Ausstieg rechts, sofort

Moerser Nazis wollten für ihren zusammengeschlagenen Kameraden Kevin Giuliani marschieren. Nachdem bekannt wurde, dass er aus der Szene aussteigen will, wurde die Demo abgesagt

AUS MOERSALEXANDER FLORIÉ

Zuletzt war Recklinghausen NRW-Schauplatz mehrerer Neonazi-Demonstrationen. In diesem Monat könnte Moers verstärkt ins Blickfeld der Rechten geraten. Für den 22. Januar ist ein bundesweiter Aufmarsch angemeldet, an dem auch der Hamburger Neonazi Christian Worch, einer der Vordenker der so genannten „Freien Kameradschaften“, teilnehmen wird. Außerdem hatten die Nazis geplant, sich heute zu einer Spontandemo zu treffen, die allerdings kurzfristig abgesagt wurde.

Grund für die Spontandemo war folgender Vorfall: Am Montag Abend hatten junge Linke bei einer Gegendemo zum 22. Januar den stadtbekannten Moerser Neonazi Kevin Giuliani Reizgas ins Gesicht gesprüht , was die Radikalen auf ihrer Internetseite „moite.de“ als „Überfall einer Bande Rotfaschisten auf einen örtlichen Kameraden“ bezeichnen. Der „Kamerad“ soll danach einen Nazi-Freund aus Hamburg angerufen haben. Alexander Hohensee meldete eine Kundgebung mit dem Titel“ Gegen Hetze und Terror von links“ an. Die Polizei erwartete Sympathisanten aus Herne, Oberhausen, Wuppertal und Hamburg – insgesamt rund 30 Leute. „Die Rechten selbst sprachen von 80“, so Norbert Henrichs, Leiter der Gefahrenabwehr der Kreispolizei.

Hinfällig: Denn mittlerweile ist bei den Rechten ein fast possenhafter Streit um die Reputation des Moerser Nazis Giuliani ausgebrochen. Auf dem Internetportal „Freier Widerstand“ wird Giuliani vorgeworfen, ein Spitzel des Verfasungsschutzes zu sein. Er habe Kontakt zum NRW-Innenministerium aufgenommen, um ins Aussteigerprogramm EXIT zu kommen. Dort soll er 1.000 Euro Starthilfe für einen Neuanfang erhalten haben. Zum „Beleg“ schieben die Schreiber noch angeblich bewusst zurückgenommene Gerichtsurteile gegen Kevin hinterher. Der weist alle Vorwürfe zurück. Das Geld habe er bekommen, allerdings nur für neue Möbel. Eine Absage des heutigen Aufmarsches war die Konsequenz.
----------
ARBEITSAUFTRAG
Gib aus dem Artikel über die abgesagte Neonazi-Demo in Moers die Passage unverändert aus, die mit „Ausstieg rechts, sofort“ beginnt und bis einschließlich „kurzfristig abgesagt wurde.“ reicht.
----------
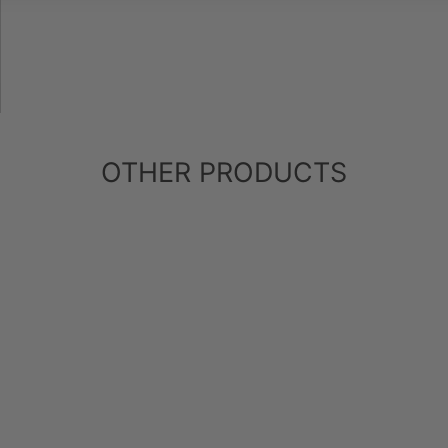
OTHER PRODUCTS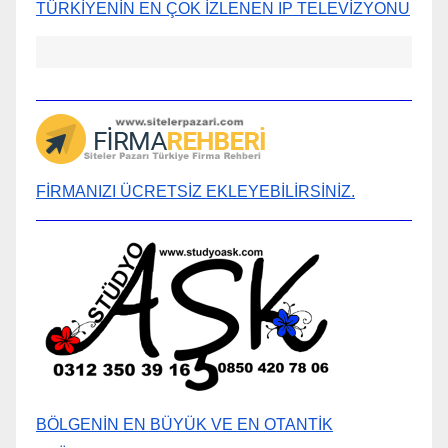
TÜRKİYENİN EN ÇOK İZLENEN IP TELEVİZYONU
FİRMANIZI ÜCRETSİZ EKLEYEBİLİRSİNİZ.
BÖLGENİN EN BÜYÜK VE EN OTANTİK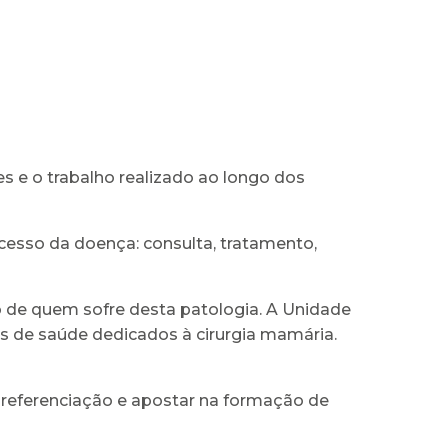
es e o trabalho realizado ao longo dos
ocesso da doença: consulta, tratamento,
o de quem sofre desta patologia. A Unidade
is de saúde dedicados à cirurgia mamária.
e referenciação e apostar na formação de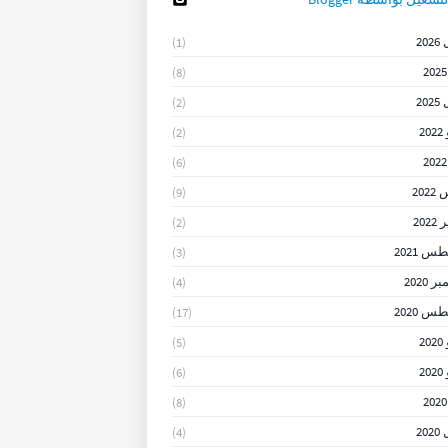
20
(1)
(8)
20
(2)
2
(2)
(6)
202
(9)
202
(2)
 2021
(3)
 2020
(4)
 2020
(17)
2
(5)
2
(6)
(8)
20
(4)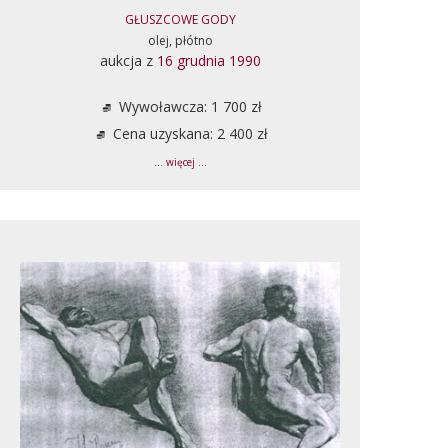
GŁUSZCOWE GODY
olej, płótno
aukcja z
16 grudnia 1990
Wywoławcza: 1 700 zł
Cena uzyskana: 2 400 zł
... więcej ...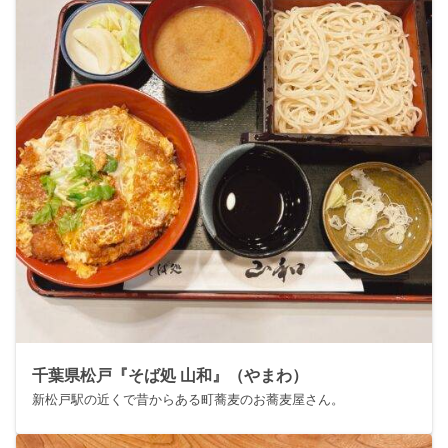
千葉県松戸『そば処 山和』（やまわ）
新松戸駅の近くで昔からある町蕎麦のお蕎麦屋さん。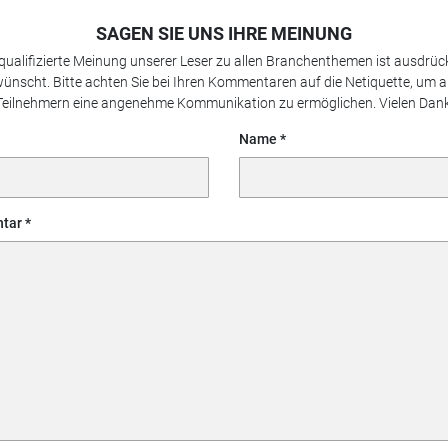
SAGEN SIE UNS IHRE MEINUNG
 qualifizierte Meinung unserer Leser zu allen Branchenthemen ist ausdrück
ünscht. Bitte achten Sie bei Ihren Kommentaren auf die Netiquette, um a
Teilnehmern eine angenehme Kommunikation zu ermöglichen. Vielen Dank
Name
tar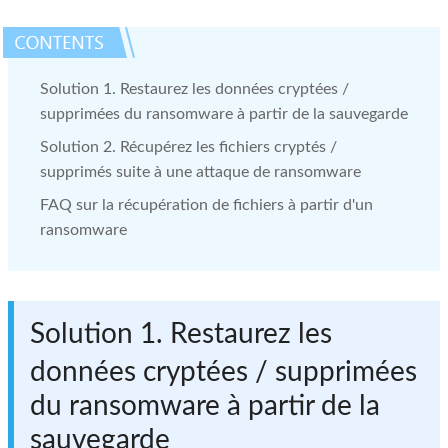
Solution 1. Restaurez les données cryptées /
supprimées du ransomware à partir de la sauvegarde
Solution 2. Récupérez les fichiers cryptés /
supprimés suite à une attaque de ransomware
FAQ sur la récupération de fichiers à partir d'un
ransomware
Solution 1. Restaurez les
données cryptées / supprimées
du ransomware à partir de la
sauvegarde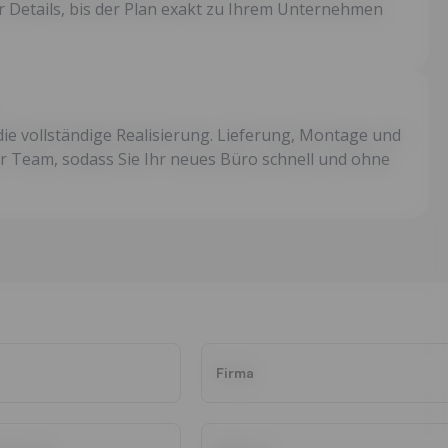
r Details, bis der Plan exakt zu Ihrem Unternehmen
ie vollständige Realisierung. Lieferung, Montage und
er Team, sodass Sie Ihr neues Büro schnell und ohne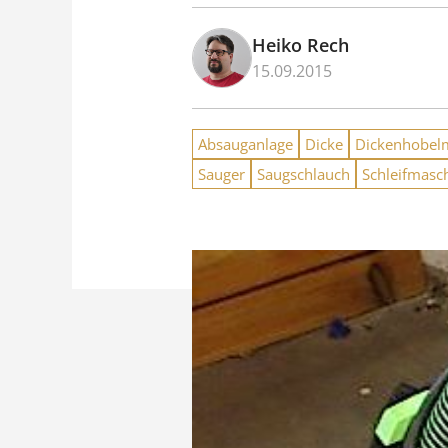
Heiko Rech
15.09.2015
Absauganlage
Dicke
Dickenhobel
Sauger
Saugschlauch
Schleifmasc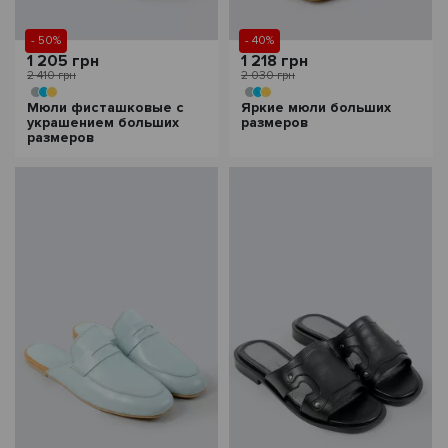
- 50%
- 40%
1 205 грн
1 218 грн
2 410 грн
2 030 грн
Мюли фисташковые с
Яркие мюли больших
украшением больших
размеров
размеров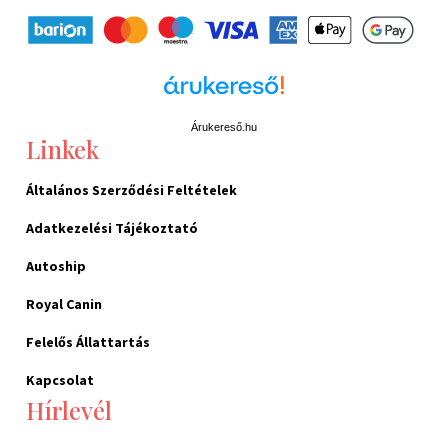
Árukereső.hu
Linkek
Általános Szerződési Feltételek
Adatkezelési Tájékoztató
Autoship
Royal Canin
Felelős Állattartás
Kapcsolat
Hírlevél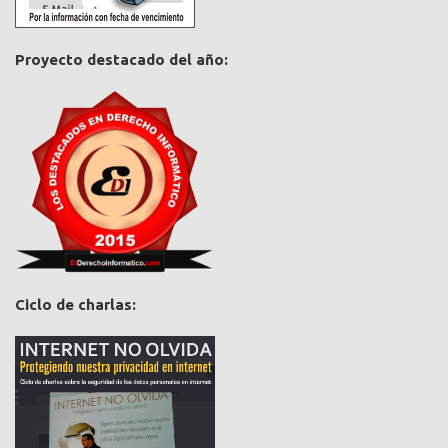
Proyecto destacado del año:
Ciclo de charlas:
----------
LÖSUNG
Ausstieg rechts, sofort

Moerser Nazis wollten für ihren zusammengeschlagenen Kameraden Kevin Giuliani marschieren. Nachdem bekannt wurde, dass er aus der Szene aussteigen will, wurde die Demo abgesagt

AUS MOERSALEXANDER FLORIÉ

Zuletzt war Recklinghausen NRW-Schauplatz mehrerer Neonazi-Demonstrationen. In diesem Monat könnte Moers verstärkt ins Blickfeld der Rechten geraten. Für den 22. Januar ist ein bundesweiter Aufmarsch angemeldet, an dem auch der Hamburger Neonazi Christian Worch, einer der Vordenker der so genannten „Freien Kameradschaften“, teilnehmen wird. Außerdem hatten die Nazis geplant, sich heute zu einer Spontandemo zu treffen, die allerdings kurzfristig abgesagt wurde.